We took it down a notch or two then and met her where she was at. A simple woman who only wanted to love and be loved, to be right in the world’s eyes, and to spoil her middle-aged grandchildren still.

I see her a lot, but not as much as I should. Maybe that’s how everyone feels when a loved one lives far away, or when you know with absolute certainty that your time together is limited. As her memory fades, she becomes someone new every time I see her and I have to adjust. She probably feels the same; I’m someone new until I remind her who I am, and we’re forced to begin our relationship from another starting point, somewhere else.

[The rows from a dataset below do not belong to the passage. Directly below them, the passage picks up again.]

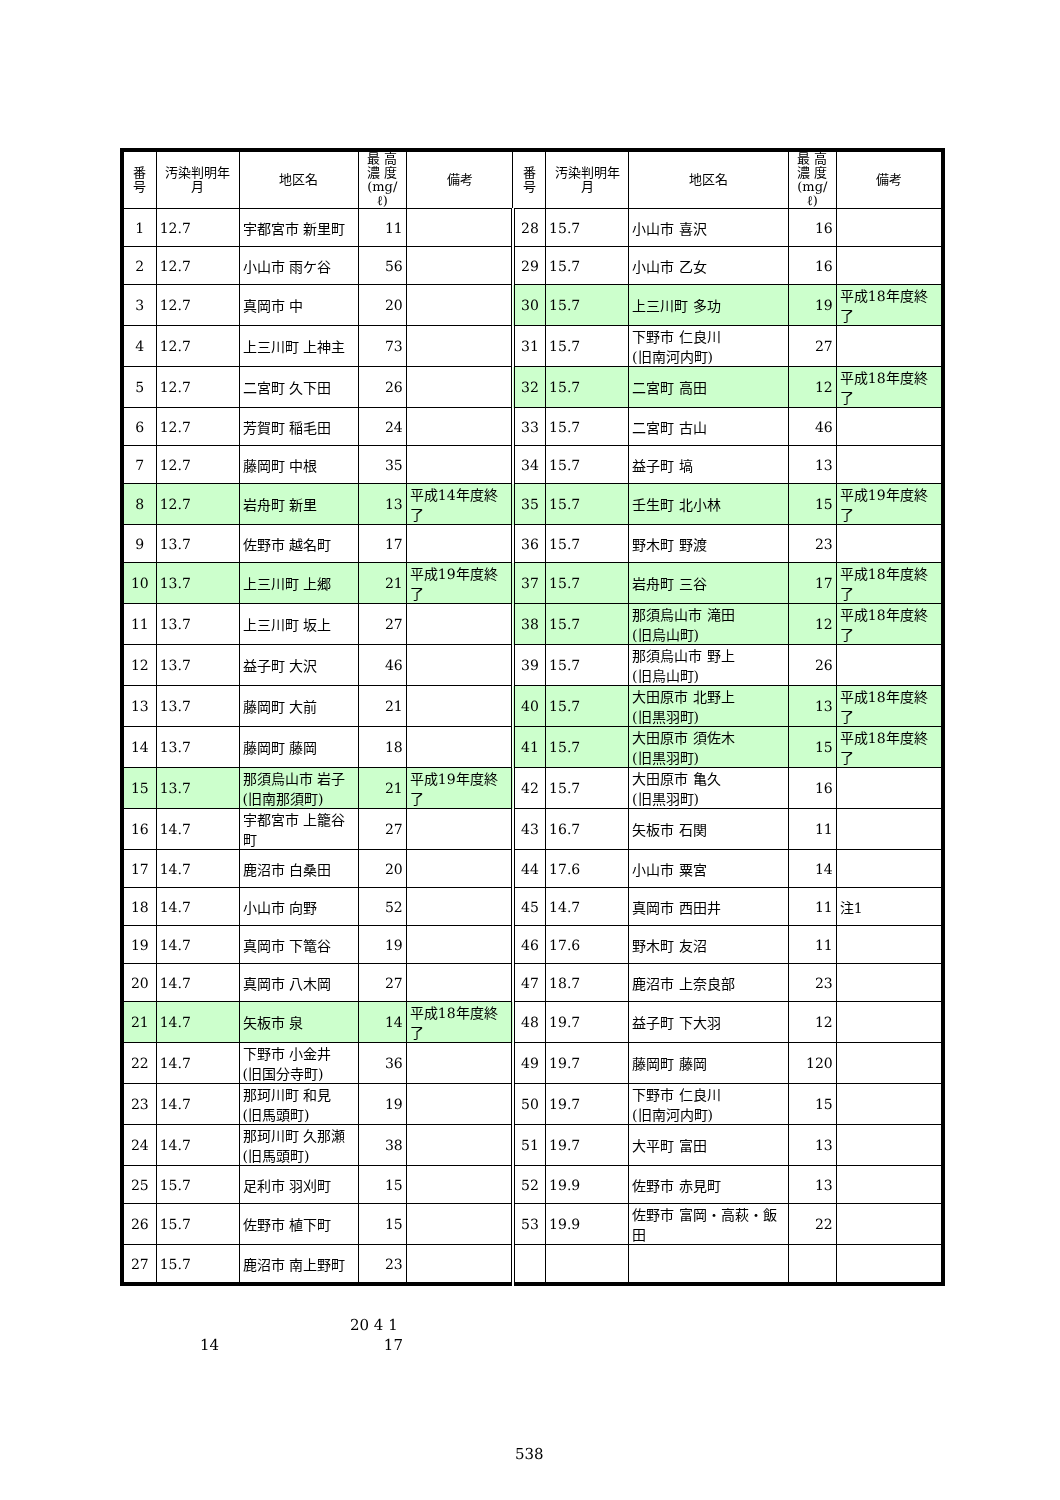| 番号 | 汚染判明年月 | 地区名 | 最 高 濃 度 (mg/ℓ) | 備考 | 番号 | 汚染判明年月 | 地区名 | 最 高 濃 度 (mg/ℓ) | 備考 |
| --- | --- | --- | --- | --- | --- | --- | --- | --- | --- |
| 1 | 12.7 | 宇都宮市 新里町 | 11 | | 28 | 15.7 | 小山市 喜沢 | 16 | |
| 2 | 12.7 | 小山市 雨ケ谷 | 56 | | 29 | 15.7 | 小山市 乙女 | 16 | |
| 3 | 12.7 | 真岡市 中 | 20 | | 30 | 15.7 | 上三川町 多功 | 19 | 平成18年度終了 |
| 4 | 12.7 | 上三川町 上神主 | 73 | | 31 | 15.7 | 下野市 仁良川 (旧南河内町) | 27 | |
| 5 | 12.7 | 二宮町 久下田 | 26 | | 32 | 15.7 | 二宮町 高田 | 12 | 平成18年度終了 |
| 6 | 12.7 | 芳賀町 稲毛田 | 24 | | 33 | 15.7 | 二宮町 古山 | 46 | |
| 7 | 12.7 | 藤岡町 中根 | 35 | | 34 | 15.7 | 益子町 塙 | 13 | |
| 8 | 12.7 | 岩舟町 新里 | 13 | 平成14年度終了 | 35 | 15.7 | 壬生町 北小林 | 15 | 平成19年度終了 |
| 9 | 13.7 | 佐野市 越名町 | 17 | | 36 | 15.7 | 野木町 野渡 | 23 | |
| 10 | 13.7 | 上三川町 上郷 | 21 | 平成19年度終了 | 37 | 15.7 | 岩舟町 三谷 | 17 | 平成18年度終了 |
| 11 | 13.7 | 上三川町 坂上 | 27 | | 38 | 15.7 | 那須烏山市 滝田 (旧烏山町) | 12 | 平成18年度終了 |
| 12 | 13.7 | 益子町 大沢 | 46 | | 39 | 15.7 | 那須烏山市 野上 (旧烏山町) | 26 | |
| 13 | 13.7 | 藤岡町 大前 | 21 | | 40 | 15.7 | 大田原市 北野上 (旧黒羽町) | 13 | 平成18年度終了 |
| 14 | 13.7 | 藤岡町 藤岡 | 18 | | 41 | 15.7 | 大田原市 須佐木 (旧黒羽町) | 15 | 平成18年度終了 |
| 15 | 13.7 | 那須烏山市 岩子 (旧南那須町) | 21 | 平成19年度終了 | 42 | 15.7 | 大田原市 亀久 (旧黒羽町) | 16 | |
| 16 | 14.7 | 宇都宮市 上籠谷町 | 27 | | 43 | 16.7 | 矢板市 石関 | 11 | |
| 17 | 14.7 | 鹿沼市 白桑田 | 20 | | 44 | 17.6 | 小山市 粟宮 | 14 | |
| 18 | 14.7 | 小山市 向野 | 52 | | 45 | 14.7 | 真岡市 西田井 | 11 | 注1 |
| 19 | 14.7 | 真岡市 下篭谷 | 19 | | 46 | 17.6 | 野木町 友沼 | 11 | |
| 20 | 14.7 | 真岡市 八木岡 | 27 | | 47 | 18.7 | 鹿沼市 上奈良部 | 23 | |
| 21 | 14.7 | 矢板市 泉 | 14 | 平成18年度終了 | 48 | 19.7 | 益子町 下大羽 | 12 | |
| 22 | 14.7 | 下野市 小金井 (旧国分寺町) | 36 | | 49 | 19.7 | 藤岡町 藤岡 | 120 | |
| 23 | 14.7 | 那珂川町 和見 (旧馬頭町) | 19 | | 50 | 19.7 | 下野市 仁良川 (旧南河内町) | 15 | |
| 24 | 14.7 | 那珂川町 久那瀬 (旧馬頭町) | 38 | | 51 | 19.7 | 大平町 富田 | 13 | |
| 25 | 15.7 | 足利市 羽刈町 | 15 | | 52 | 19.9 | 佐野市 赤見町 | 13 | |
| 26 | 15.7 | 佐野市 植下町 | 15 | | 53 | 19.9 | 佐野市 富岡・高萩・飯田 | 22 | |
| 27 | 15.7 | 鹿沼市 南上野町 | 23 | | | | | | |
20 4 1
14 17
538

Not bad for a couple of kids

Few things interest her for very long now, but Dunkin’ Donuts can still command her attention—she must have bought us thousands when we were kids. Ever since a store popped up nearby, I try to bring her a box of ten for old time’s sake. The last time Jim and I went to visit, we decided to bring a hundred so we could share them with everyone. Of course Alzheimer’s reared its ugly head, and Grandma tried to hoard them all once again, shoving them in my purse, grabbing them off others’ plates and insisting that we take them home for our kids, but she was overwhelmed by the sheer number—as planned. 

When she angrily asked why I was letting others eat them, I told her it’s what Jesus taught us to do. She screwed up her face as though I’d just sprouted another head, because who was I to mess with her precious, now fragile dogma, and after a barely audible pshaw, she went back to drinking her coffee.

Grandma doesn’t like to share these days. Her depression-era mindset rises higher with the inexorable march of Alzheimer’s and her filters have gone the way of her memory. But she’s still my grandma and her unrivaled and boundless love for her grandchildren has made a profound impression on me. I don’t have any grandkids, but Grandma taught me what it means to give that gift of boundless love to those special people in my life, even if we don’t always see eye to eye.

May we all strive to offer each other a little grace, and to show our love while we can. And may everyone know what it is to feel as cherished as my grandma made me feel.

Lottie B, my grandma, passed away on October 11, 2020, aged 96 and 3 days. That’s about 10 months after Grandpa left. I’m grateful that she couldn’t comprehend his passing, and rarely remembered that he wasn’t by her side.

But suddenly, to me, it feels like they’re both gone.

Some of you say, “Joy is greater than sorrow,” and others say, “Nay, sorrow is the greater.”
But I say unto you, they are inseparable.
Together they come, and when one sits alone with you at your board, remember that the other is asleep upon your bed.